這就回到中共如何對待新聞行業這個根本命題。中共通過黨組織中宣部管治傳媒,而不是由政府機關部門負責,這把新聞媒體置於黨的政策而不是政府政令之下。上世紀八十年代中葉,一批年輕香港的大學生和新聞工作者,極為關心《人民日報》前社長胡績偉提倡設立《新聞法》,甚至有人想自告奮勇上京向胡先生提意見。最終《新聞法》至今依然星沉影寂,一點風聲都沒有。四分一世紀之後回望,當年的年輕人太過天真,看不到中共當權後的本質與一九四九年前的天各一方,已然背叛了原來的階級。

四十年代辦《華商報》寸土必爭

事情來到事物的本質。中國大陸在三十年的改革開放裏幾乎開放所有產業,唯獨新聞出版這一塊抓得極死,全無民營參與。這正反映傳媒在中共眼中的敏感性,是「一步都不會讓」的寸土必爭。中共心知肚明,一張報紙可以帶來什麼樣的巨大效應,四十年代初,中共派出廖承志及范長江在香港創立《華商報》,在這塊英國殖民地享受過一段不受國民黨打壓的相對自由空間。通過這份報紙,中共組織滯港的大陸文化人士反蔣統一陣線,以喬冠華撰寫的國際評論向西方世界釋出中共的觀點取態。這份報紙在太平洋戰爭爆發後一度停刊,一九四六年內戰爆發前夕在港復刊,主力宣揚中共理念以及反國民黨,在外圍輿論起着極大作用。一九四九年後,國共把香港視為必爭之地,官媒半官媒見縫插針,竟促成香港不世的左右共治言論空間。

悲嵌字暗撐如月餅起義字條

一份報紙關係到一個政權的興替,中共的緊盯可以想像,儘管如此,大陸上的新聞工作者依然各出方法在有限空間掙脫枷鎖。當《南方周末》事件發生後,內地一些媒體以各式隱喻表達對《南方周末》的支持,必須承認,享受慣香港那套新聞自由,會不慣於這種把「南方周末挺住」六字,以舊式謎語體的升冠格嵌在六個句子的第一個字,串連出對這份廣東周報的隱性支援。說實在,不習慣是必然的,當中國經濟總量超越日本成為世界第二,卻還要用封建年間的文字隱喻,不免令人有「今夕是何年」的哀嘆。這和元朝年間漢人把字條塞在月餅裏號召起事有何不同,都是為了逃避官差掃蕩而做,然而這七百年前的舊事卻在今天中國「盛世」出現,豈不悲哉。

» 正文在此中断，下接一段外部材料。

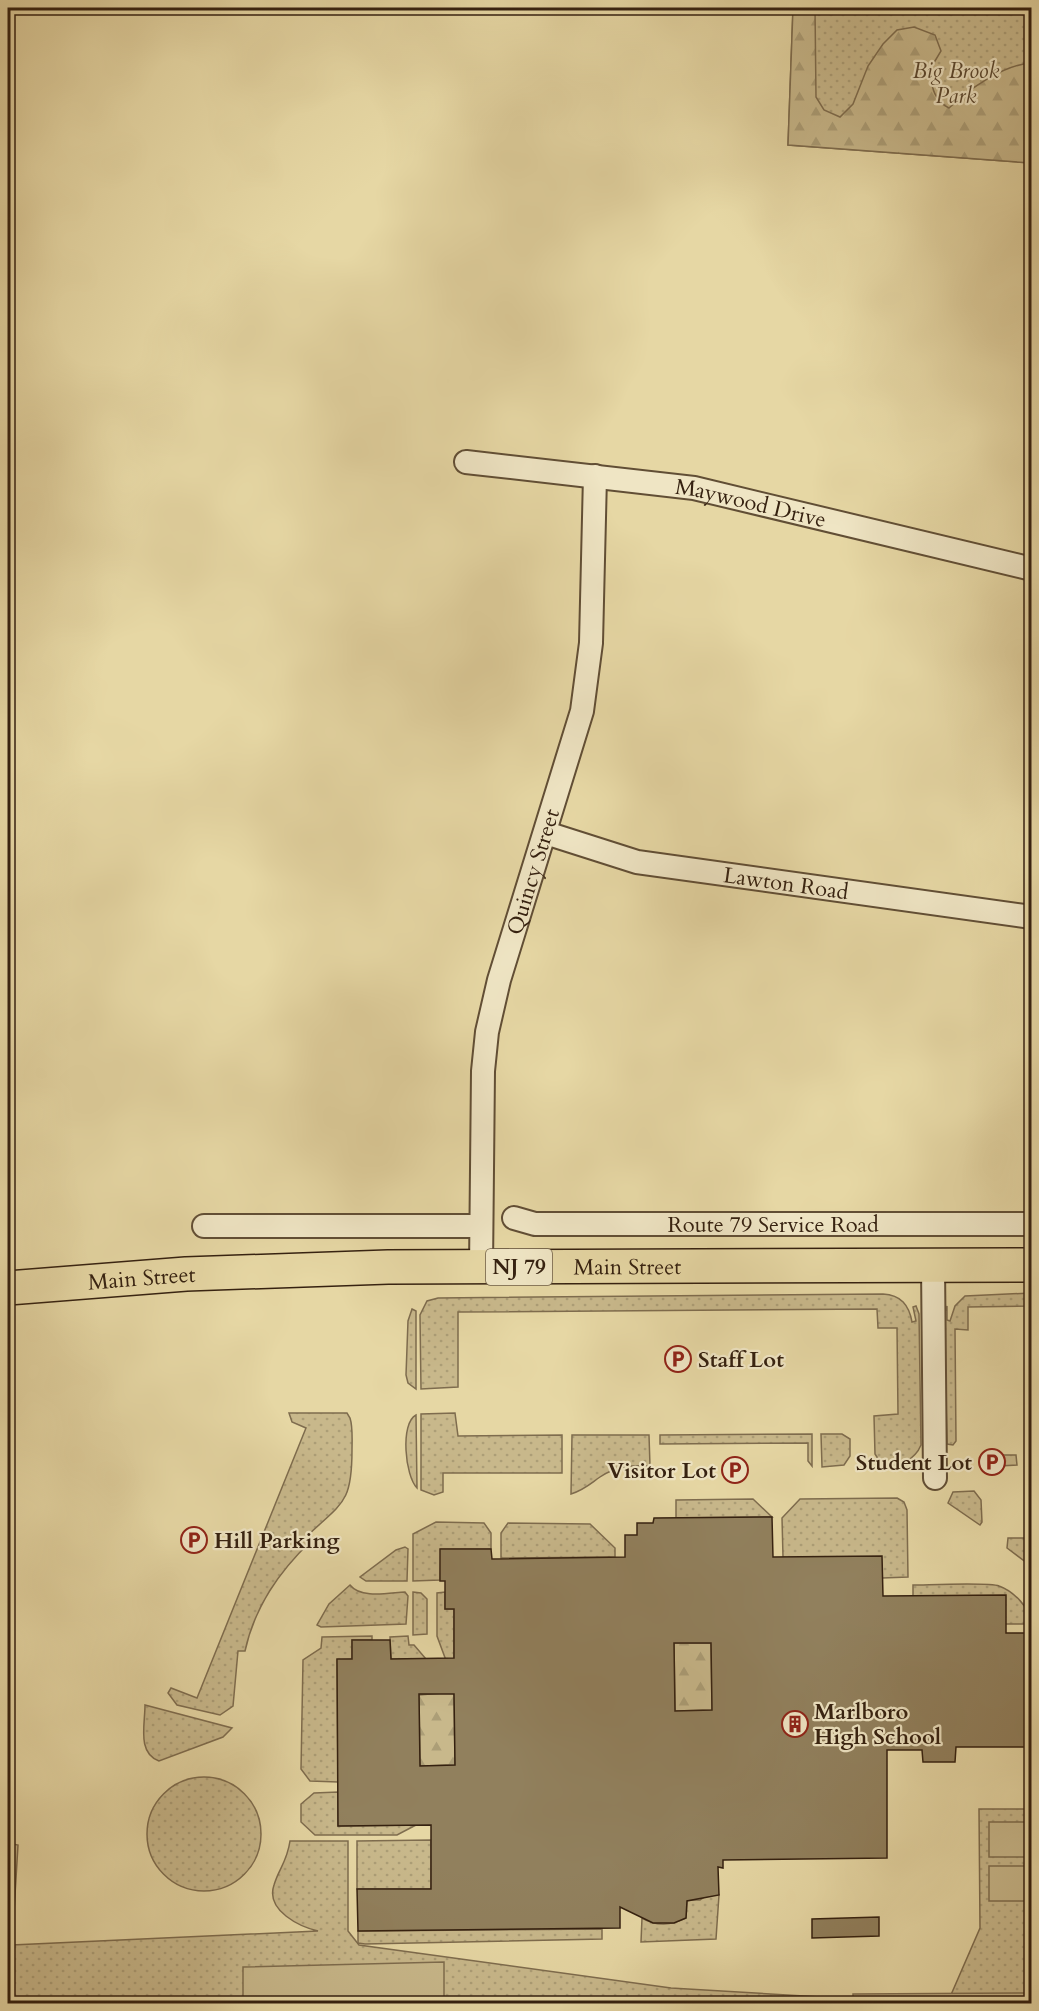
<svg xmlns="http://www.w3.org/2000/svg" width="1039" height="2011" font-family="Cardo,serif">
	<defs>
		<pattern id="grass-dots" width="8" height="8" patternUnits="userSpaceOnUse" patternTransform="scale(1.5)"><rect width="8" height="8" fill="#c8b88b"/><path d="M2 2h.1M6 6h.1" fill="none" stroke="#ac9e77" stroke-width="1.8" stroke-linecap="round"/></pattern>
		<pattern id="forest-firs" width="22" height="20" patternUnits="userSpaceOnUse" patternTransform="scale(1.5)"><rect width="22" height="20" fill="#c8b88b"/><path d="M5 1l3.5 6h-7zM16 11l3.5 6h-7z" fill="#ac9e77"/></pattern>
	</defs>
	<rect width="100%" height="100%" fill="#e6d7a4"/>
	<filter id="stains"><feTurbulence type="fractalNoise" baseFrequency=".00333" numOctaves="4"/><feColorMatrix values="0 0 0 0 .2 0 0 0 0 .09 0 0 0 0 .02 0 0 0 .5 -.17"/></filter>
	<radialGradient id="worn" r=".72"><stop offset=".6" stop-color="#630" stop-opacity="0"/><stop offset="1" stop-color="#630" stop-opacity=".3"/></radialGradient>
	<g fill="url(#grass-dots)" stroke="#7e6c4e" stroke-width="1.5">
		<path d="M 793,8 L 1031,8 L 1031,163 L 788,145 Z"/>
		<path d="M 1031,1293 L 1031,1306 L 968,1307 L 968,1330 L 955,1329 L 956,1441 L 953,1445 L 947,1444 L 944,1315 L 947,1306 L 947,1320 L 950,1321 L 955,1306 L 965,1296 Z"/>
		<path d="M 883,1294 C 901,1295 909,1305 912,1322 L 916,1321 L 913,1307 L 916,1306 L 919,1314 L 921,1445 C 915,1460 898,1468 882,1465 L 875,1454 L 874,1416 L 898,1414 L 897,1328 L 878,1328 L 877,1309 L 458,1312 L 458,1387 L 421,1389 L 420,1315 L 427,1301 L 438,1298 Z"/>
		<path d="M 412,1309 L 416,1311 L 416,1389 L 408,1383 L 406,1375 L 408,1321 Z"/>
		<path d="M 289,1413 L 347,1413 L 350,1418 C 353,1427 352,1440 352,1450 C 352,1503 343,1502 307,1536 L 311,1541 C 279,1572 255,1606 245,1651 L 238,1651 L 233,1706 L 220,1715 L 177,1705 L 168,1693 L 171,1688 L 197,1698 L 306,1428 L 292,1422 Z"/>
		<path d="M 455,1413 L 458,1436 L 562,1435 L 562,1473 L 443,1473 L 443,1492 L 434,1495 L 421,1490 L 421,1414 Z"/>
		<path d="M 416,1415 L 417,1488 C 405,1476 400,1423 416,1415 Z"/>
		<path d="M 812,1434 L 812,1466 L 808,1461 L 808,1443 L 660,1444 L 660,1435 Z"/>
		<path d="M 821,1434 L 842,1434 L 850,1439 L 850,1456 L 844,1465 L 822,1467 Z"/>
		<path d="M 572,1435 L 649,1435 L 650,1466 C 632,1465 616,1466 600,1477 C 590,1484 584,1490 571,1494 Z"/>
		<path d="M 982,1455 L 1016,1455 L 1017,1465 L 981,1467 L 979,1462 Z"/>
		<path d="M 974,1491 L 981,1500 L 982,1522 L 980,1525 L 948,1503 L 953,1492 Z"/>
		<path d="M 897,1498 L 904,1502 L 907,1510 L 908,1577 L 882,1578 L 783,1557 L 782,1518 L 800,1499 Z"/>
		<path d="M 753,1499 L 772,1517 L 676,1518 L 676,1500 Z"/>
		<path d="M 436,1522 L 484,1523 L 491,1533 L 491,1549 L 441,1549 L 440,1580 L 413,1581 L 413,1534 Z"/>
		<path d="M 508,1523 L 590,1524 L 615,1548 L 615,1557 L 501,1558 L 501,1533 Z"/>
		<path d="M 1008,1538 L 1025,1538 L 1026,1548 L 1031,1548 L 1031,1566 L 1007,1548 Z"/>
		<path d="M 405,1547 L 408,1549 L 407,1581 L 366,1581 L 360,1577 L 396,1550 Z"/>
		<path d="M 350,1585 C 361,1599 388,1593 405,1592 L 408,1596 L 406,1624 L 321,1627 L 317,1625 L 329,1604 Z"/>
		<path d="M 913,1585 C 927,1585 990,1582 999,1586 C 1013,1591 1031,1608 1031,1624 L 1006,1624 L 913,1596 Z"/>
		<path d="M 413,1592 L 421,1593 L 427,1599 L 427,1634 L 413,1635 Z"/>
		<path d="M 445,1592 L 445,1609 L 454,1609 L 454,1682 L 437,1636 L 437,1593 Z"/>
		<path d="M 372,1636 L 372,1640 L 352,1640 L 352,1659 L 337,1660 L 338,1782 L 310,1781 L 301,1769 L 303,1660 L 321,1648 L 322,1637 Z"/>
		<path d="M 408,1636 L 409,1645 L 414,1645 L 426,1659 L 391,1659 L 390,1637 Z"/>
		<path d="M 145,1705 L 232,1728 L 223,1737 L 159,1761 C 137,1753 145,1725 145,1705 Z"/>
		<circle cx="204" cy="1834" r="57"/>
		<path d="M 338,1792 L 338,1826 L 416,1825 L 397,1835 L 315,1835 L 301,1822 L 301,1804 L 314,1793 Z"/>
		<path d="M 979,1809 L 1031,1809 L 1031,2003 L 947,2004 L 980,1928 Z"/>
		<path d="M 431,1840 L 431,1889 L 357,1889 L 357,1841 Z"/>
		<path d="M 290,1841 L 348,1841 L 348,1931 L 359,1945 L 671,1988 L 921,2003 L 8,2004 L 8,1969 L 12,1945 L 318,1931 C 301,1927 265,1911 274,1885 C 279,1868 287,1862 290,1841 Z"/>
		<path d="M 709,1894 L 719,1895 L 716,1939 L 641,1942 L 642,1918 C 657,1927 671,1925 686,1918 L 687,1900 L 700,1900 Z"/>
		<path d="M 602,1929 L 602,1939 L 365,1944 L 358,1943 L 358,1931 Z"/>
	</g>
	<g fill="url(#forest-firs)" stroke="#7e6c4e" stroke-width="1.5">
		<path d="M 793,8 L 815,8 L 816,97 L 824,110 L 840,117 L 853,104 L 868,66 L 883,44 L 897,30 L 914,27 L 935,35 L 941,51 L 929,71 C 932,87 934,101 949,108 C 969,89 1003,65 1031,63 L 1031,163 L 788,145 Z"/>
		<path d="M 674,1643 L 711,1643 L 712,1710 L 675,1711 Z"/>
		<path d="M 454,1692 L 455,1765 L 420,1766 L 419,1695 Z"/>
		<path d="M 8,1843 L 18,1845 L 12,1945 L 8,1969 Z"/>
	</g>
	<g fill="#c8b88b" stroke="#7e6c4e" stroke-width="1.5">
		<rect x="989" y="1822" width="42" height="35"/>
		<rect x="989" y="1866" width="42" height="35"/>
		<path d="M 444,1962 L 444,2003 L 243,2003 L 243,1967 Z"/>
		<path d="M 1031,1993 L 1031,2003 L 853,2003 L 853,1994 Z"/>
	</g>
	<g fill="#91805d" stroke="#352110" stroke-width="1.5" fill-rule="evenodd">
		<path d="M 772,1517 L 773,1557 L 882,1556 L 883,1596 L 1006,1595 L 1006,1633 L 1032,1633 L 1032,1747 L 956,1747 L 955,1762 L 923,1762 L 922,1750 L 887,1750 L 887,1858 L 723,1860 L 723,1868 L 718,1867 L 719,1895 L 687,1901 L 686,1918 L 674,1923 L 653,1923 L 620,1907 L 620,1928 L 358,1931 L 357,1889 L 431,1889 L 431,1825 L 338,1826 L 337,1659 L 352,1659 L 352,1640 L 390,1640 L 391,1659 L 454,1658 L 454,1609 L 445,1609 L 445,1581 L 440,1581 L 440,1549 L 491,1549 L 492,1559 L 625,1557 L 625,1535 L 637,1535 L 637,1523 L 653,1523 L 654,1518 ZM 674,1643 L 711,1643 L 712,1710 L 675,1711 ZM 419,1694 L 454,1694 L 455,1765 L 420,1766 Z"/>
		<path d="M 879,1917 L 879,1936 L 812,1938 L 812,1919 Z"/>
	</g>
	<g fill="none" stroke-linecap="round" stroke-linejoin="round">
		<defs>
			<g id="street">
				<path id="s1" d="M 466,462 L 694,488 L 1032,569"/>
				<path id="s2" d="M 546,833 L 637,862 L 1032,917"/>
				<path id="s3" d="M 514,1218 L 535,1224 L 1032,1224"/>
				<path d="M 204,1226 L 480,1226"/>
				<path d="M 933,1265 L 935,1478"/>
				<path id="s4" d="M 481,1267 L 483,1071 L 487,1032 L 499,980 L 582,711 L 591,643 L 595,476"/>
			</g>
			<g id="primary">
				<path id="s5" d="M 8,1288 L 186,1274 L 388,1267 L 1032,1265"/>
			</g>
		</defs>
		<use href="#street" stroke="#614e35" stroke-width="26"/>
		<use href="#primary" stroke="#352110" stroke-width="36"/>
		<use href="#street" stroke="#efe5c4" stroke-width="22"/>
		<use href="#primary" stroke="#e6d7a4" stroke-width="33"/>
	</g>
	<defs>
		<symbol id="parking-ring" viewBox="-11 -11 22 22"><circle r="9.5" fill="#efe5c4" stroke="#8f2418" stroke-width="1.5"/><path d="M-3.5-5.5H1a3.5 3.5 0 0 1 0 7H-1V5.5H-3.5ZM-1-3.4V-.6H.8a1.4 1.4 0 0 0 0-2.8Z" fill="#8f2418"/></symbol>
		<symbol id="building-ring" viewBox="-11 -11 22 22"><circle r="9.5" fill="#efe5c4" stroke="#8f2418" stroke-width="1.5"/><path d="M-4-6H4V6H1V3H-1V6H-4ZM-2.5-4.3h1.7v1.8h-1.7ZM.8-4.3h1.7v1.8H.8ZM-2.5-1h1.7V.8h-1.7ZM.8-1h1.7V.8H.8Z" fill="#8f2418"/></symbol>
	</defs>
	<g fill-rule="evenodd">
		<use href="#parking-ring" x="663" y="1344" width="30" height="30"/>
		<use href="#parking-ring" x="977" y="1447" width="30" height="30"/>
		<use href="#parking-ring" x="720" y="1455" width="30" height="30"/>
		<use href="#parking-ring" x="179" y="1525" width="30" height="30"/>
		<use href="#building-ring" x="780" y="1709" width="30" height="30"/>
	</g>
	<g text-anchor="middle" stroke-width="4.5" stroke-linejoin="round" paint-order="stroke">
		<rect fill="#efe5c4" stroke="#6d5c46" stroke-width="1.5" x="486" y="1249" width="66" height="36" rx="4.5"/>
		<g font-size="21" font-weight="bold" fill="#352110">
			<text x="519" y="1274">NJ 79</text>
		</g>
		<g font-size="22" font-style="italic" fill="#5a472f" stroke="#efe5c4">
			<text x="956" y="78">Big Brook<tspan x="956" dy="25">Park</tspan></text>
		</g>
		<g font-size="22" fill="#352110" stroke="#efe5c4">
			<text dy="8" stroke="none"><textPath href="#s1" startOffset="288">Maywood Drive</textPath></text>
			<text dy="8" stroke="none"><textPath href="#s4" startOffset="402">Quincy Street</textPath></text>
			<text dy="8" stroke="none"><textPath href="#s2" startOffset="246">Lawton Road</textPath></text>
			<text dy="8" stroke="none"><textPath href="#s3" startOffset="260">Route 79 Service Road</textPath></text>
			<text dy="8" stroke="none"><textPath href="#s5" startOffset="620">Main Street</textPath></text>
			<text dy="8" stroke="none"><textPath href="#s5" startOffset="134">Main Street</textPath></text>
		</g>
		<g font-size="22" font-weight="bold" fill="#352110" stroke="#efe5c4" text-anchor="start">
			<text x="698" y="1367">Staff Lot</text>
			<text x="972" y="1470" text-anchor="end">Student Lot</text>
			<text x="716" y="1478" text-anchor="end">Visitor Lot</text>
			<text x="214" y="1548">Hill Parking</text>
			<text x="814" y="1719">Marlboro<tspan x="814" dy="25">High School</tspan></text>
		</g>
	</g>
	<rect width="1039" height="2011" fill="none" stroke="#e6d7a4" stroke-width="30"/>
	<rect x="9" y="9" width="1021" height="1993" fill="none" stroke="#352110" stroke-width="3"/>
	<rect x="15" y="15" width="1009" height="1981" fill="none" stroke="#352110" stroke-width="1.5"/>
	<rect width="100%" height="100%" filter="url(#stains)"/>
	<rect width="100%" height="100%" fill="url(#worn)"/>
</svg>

也就是因著如此政治背景,我們對《南方周末》、《新京報》諸君的勇氣,以及在廣州街頭拿着小紙片或一束鮮花的民眾更多敬佩。在一個根據《中華人民共和國憲法》,民眾有表達意見自由卻會隨時惹上「尋釁滋事」罪的地方,沒有捨身的大勇是無法臻此。我們龜縮在香港這片小地方,面對逐漸失去的自由卻亂抓藉口為自己的無動於中開脫;在閱讀內地傳媒人敢於爭取的當下,在李冰冰如此演藝大明星的勇於發聲,在像伊能靜靠大陸開飯的台灣藝人在微博再三上傳抗議文字的日子,香港人,唔該你醒一醒。